Je la regarde de nouveau.

« Je leur dirai que tu étais avec moi cette nuit-là. Je peux leur dire que nous avons passé toute la nuit ensemble. Trent était sorti avec les filles. J’étais seule.

— Pourquoi tu ferais ça ? » C’est une question qu’on pose quand on ne sait pas quoi dire d’autre.

« Parce que… » Elle s’interrompt. « Je suppose que j’attends quelque chose en retour. » Un silence. « De toi.

— Ouais ? » dis-je, les yeux plissés, entendant derrière moi les sons étouffés de la circulation au loin, quelque part sur Gower.

Elle me tend la main. J’attends un instant avant de la prendre, mais une fois que je suis debout, je la lâche. « C’est une sorcière », murmure quelqu’un à mon oreille. « Qui est-elle ? » dis-je. « C’est une sorcière, dit la voix. Comme toutes les autres. »

Blair reprend ma main.

Je crois comprendre ce qu’elle veut, mais ce n’est qu’une fois que je vois la voiture de Blair que tout devient clair finalement. C’est une Mercedes noire aux vitres teintées, pas très différente de celle qui m’a suivi sur Fountain ou de celle qui est passée devant le Doheny Plaza toutes ces nuits, ou de celle qui suivait la Jeep bleue quand elle était garée sur Elevado, ou de celle qui m’avait suivi sous la pluie jusqu’à un appartement dans Orange Grove. Et au loin le même type blond que j’ai vu au Santa Monica Pier avec Trent et au bar de Dan Tana, et traversant le pont au Bel Air Hotel, et en train de parler à Rain devant Bristol Farms un matin de décembre, est assis sur le capot de la voiture et cesse d’abriter ses yeux de sa main quand il voit que je le dévisage. Je croyais qu’il regardait les tombes, mais je m’aperçois que c’est nous qu’il observe. Il s’éloigne lorsque Blair hoche la tête dans sa direction. Je ne détache pas les yeux de la voiture, même quand je sens les doigts de Blair effleurer mon visage. « Va où elle te dit d’aller », murmure la voix. « Mais c’est une sorcière, dis-je tout bas à mon tour, les yeux toujours fixés sur la voiture. Et sa main est une pince… »

« Ton visage, dit-elle.

— Quoi ?

— On ne dirait pas qu’il t’est arrivé tout ça, souffle-t-elle. Et tu es si pâle. »

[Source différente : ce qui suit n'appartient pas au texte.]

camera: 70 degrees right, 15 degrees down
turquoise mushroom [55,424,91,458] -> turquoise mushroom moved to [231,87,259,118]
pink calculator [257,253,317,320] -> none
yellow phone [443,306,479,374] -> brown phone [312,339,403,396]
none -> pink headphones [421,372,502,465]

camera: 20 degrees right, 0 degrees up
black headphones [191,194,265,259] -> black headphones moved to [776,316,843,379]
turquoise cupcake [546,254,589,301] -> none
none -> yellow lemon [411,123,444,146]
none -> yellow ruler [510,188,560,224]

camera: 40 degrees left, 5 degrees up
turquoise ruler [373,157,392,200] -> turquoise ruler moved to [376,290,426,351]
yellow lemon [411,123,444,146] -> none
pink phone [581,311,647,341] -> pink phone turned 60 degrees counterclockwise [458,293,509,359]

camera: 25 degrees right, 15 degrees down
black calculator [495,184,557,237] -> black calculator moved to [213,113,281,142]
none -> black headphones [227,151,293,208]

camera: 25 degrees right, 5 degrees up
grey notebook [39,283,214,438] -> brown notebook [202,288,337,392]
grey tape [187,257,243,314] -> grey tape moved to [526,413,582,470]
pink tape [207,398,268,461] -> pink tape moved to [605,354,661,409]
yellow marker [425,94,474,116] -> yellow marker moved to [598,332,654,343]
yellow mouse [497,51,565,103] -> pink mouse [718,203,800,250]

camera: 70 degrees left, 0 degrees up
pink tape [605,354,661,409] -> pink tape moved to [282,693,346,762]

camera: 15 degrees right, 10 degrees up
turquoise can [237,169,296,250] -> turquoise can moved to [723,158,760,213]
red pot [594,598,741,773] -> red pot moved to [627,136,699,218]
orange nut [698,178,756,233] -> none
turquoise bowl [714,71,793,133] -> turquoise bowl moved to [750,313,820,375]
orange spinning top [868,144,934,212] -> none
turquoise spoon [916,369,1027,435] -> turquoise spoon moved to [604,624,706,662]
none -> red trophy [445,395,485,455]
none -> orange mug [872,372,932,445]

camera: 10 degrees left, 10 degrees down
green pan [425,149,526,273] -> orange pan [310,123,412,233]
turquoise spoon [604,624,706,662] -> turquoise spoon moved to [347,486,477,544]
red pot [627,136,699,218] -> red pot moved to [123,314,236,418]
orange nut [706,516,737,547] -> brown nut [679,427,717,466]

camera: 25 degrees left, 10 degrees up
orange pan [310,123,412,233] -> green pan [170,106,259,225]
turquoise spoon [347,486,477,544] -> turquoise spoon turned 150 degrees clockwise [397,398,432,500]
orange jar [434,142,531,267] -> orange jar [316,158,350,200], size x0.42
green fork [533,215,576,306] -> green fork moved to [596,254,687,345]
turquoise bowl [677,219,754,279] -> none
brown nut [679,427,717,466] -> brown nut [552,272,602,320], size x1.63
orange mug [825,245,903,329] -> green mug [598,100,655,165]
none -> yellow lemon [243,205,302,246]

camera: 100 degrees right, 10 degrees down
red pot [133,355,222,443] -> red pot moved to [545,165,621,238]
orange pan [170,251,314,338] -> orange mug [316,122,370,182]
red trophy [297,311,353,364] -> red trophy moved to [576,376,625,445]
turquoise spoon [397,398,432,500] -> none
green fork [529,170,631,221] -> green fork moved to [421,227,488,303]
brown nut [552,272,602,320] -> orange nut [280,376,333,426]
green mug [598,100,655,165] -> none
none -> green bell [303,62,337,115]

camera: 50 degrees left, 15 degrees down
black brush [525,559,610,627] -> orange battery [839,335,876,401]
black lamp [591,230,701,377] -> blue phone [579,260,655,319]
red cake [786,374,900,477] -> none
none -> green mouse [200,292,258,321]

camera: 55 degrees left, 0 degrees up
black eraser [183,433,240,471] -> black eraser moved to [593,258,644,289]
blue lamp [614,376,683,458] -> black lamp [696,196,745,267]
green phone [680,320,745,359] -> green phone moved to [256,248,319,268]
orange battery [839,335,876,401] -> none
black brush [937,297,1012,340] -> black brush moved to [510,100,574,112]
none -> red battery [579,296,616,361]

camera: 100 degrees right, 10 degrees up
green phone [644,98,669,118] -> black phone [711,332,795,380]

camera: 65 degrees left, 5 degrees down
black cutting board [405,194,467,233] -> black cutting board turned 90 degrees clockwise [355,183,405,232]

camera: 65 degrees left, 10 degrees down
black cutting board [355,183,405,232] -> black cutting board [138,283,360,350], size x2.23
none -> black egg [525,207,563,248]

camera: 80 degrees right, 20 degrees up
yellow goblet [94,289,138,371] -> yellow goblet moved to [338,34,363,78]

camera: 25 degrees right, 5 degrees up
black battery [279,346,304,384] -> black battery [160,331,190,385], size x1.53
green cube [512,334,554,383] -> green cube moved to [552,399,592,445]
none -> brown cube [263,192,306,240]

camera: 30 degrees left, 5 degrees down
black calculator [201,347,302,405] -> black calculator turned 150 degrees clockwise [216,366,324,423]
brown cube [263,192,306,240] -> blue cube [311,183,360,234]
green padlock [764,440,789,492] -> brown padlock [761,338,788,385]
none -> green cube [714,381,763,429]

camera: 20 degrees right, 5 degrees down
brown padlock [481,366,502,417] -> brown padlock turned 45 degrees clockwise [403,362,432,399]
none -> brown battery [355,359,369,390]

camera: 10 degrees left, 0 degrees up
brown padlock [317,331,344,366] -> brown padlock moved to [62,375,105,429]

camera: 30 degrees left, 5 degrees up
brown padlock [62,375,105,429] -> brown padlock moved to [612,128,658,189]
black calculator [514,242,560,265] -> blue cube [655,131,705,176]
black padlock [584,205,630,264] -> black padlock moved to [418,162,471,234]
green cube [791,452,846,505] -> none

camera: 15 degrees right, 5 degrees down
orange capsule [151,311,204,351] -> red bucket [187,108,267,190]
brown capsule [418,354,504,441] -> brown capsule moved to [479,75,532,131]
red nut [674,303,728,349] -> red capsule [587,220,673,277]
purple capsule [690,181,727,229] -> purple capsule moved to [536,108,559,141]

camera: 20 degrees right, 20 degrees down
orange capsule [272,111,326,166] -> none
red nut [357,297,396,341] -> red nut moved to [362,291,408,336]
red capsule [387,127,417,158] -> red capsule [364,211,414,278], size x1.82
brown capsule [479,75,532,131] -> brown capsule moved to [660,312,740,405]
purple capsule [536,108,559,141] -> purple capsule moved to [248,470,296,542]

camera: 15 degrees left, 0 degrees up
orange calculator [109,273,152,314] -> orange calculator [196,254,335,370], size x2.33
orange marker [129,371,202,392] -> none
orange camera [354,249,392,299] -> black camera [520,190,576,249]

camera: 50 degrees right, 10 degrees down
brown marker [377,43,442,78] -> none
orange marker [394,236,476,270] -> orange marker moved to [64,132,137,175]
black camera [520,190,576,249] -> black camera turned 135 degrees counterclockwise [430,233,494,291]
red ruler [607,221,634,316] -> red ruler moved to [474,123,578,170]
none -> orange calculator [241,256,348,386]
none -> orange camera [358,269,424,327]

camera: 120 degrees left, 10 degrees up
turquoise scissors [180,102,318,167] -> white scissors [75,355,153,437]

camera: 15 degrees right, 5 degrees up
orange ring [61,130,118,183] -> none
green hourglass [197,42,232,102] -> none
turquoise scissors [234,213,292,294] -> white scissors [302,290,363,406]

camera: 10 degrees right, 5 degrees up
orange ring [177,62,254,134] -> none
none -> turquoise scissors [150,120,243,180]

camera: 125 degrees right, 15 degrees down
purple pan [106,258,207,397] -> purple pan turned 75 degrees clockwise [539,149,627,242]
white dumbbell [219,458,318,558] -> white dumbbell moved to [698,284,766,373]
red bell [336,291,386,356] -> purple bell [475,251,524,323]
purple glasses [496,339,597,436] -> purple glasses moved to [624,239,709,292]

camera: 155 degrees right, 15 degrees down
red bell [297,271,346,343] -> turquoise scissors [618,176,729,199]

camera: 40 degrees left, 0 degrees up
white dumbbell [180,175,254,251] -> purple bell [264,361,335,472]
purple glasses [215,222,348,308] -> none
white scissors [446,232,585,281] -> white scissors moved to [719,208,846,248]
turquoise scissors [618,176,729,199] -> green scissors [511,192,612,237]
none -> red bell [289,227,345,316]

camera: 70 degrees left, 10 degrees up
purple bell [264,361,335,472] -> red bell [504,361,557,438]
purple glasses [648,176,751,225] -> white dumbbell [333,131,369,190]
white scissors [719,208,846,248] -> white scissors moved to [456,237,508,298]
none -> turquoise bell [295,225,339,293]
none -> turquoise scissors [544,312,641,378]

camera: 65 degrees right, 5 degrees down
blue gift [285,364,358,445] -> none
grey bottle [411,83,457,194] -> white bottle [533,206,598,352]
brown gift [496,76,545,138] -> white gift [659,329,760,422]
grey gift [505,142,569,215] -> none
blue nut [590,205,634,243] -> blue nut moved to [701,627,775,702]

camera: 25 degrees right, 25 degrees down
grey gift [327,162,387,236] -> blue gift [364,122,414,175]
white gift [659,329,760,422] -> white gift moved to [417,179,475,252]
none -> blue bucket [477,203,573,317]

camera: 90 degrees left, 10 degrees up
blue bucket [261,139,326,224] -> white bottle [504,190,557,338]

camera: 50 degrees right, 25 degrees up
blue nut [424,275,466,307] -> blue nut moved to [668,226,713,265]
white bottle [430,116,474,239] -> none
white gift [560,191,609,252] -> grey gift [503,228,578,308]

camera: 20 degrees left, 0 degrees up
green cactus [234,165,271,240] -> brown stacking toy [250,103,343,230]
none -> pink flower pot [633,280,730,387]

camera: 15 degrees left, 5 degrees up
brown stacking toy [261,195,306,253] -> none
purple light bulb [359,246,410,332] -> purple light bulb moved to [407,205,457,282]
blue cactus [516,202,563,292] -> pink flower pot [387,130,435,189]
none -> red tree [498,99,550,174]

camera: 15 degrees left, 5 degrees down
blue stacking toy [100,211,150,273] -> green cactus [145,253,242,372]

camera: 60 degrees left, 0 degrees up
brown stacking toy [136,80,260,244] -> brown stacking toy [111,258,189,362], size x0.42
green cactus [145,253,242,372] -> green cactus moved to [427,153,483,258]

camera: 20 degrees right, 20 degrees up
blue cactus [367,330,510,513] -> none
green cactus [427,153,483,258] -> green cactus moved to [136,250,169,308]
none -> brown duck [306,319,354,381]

Il y a bien des choses que Blair ne comprend pas à mon sujet, bien des choses qu’elle a négligées en fin de compte, et des choses qu’elle ne pourrait jamais savoir, et il y aura toujours une distance entre nous parce qu’il y a trop d’ombres partout. Avait-elle jamais fait des promesses à un reflet infidèle dans le miroir ? Avait-elle jamais pleuré parce qu’elle haïssait totalement quelqu’un ? Avait-elle jamais désiré la trahison au point de faire entrer les fantasmes les plus crus dans la réalité, inventant des séquences qu’elle seule, personne d’autre, pourrait lire, modifiant le jeu à mesure qu’on y joue ? Pouvait-elle situer le moment où elle était morte intérieurement ? Se souvient-elle de l’année consacrée à le devenir ? Les effacements, les dissolutions, les scènes réécrites, toutes les choses qu’on chasse – je veux maintenant les lui expliquer, mais je sais que je ne le ferai jamais, la plus importante étant : je n’ai jamais aimé personne et j’ai peur des gens.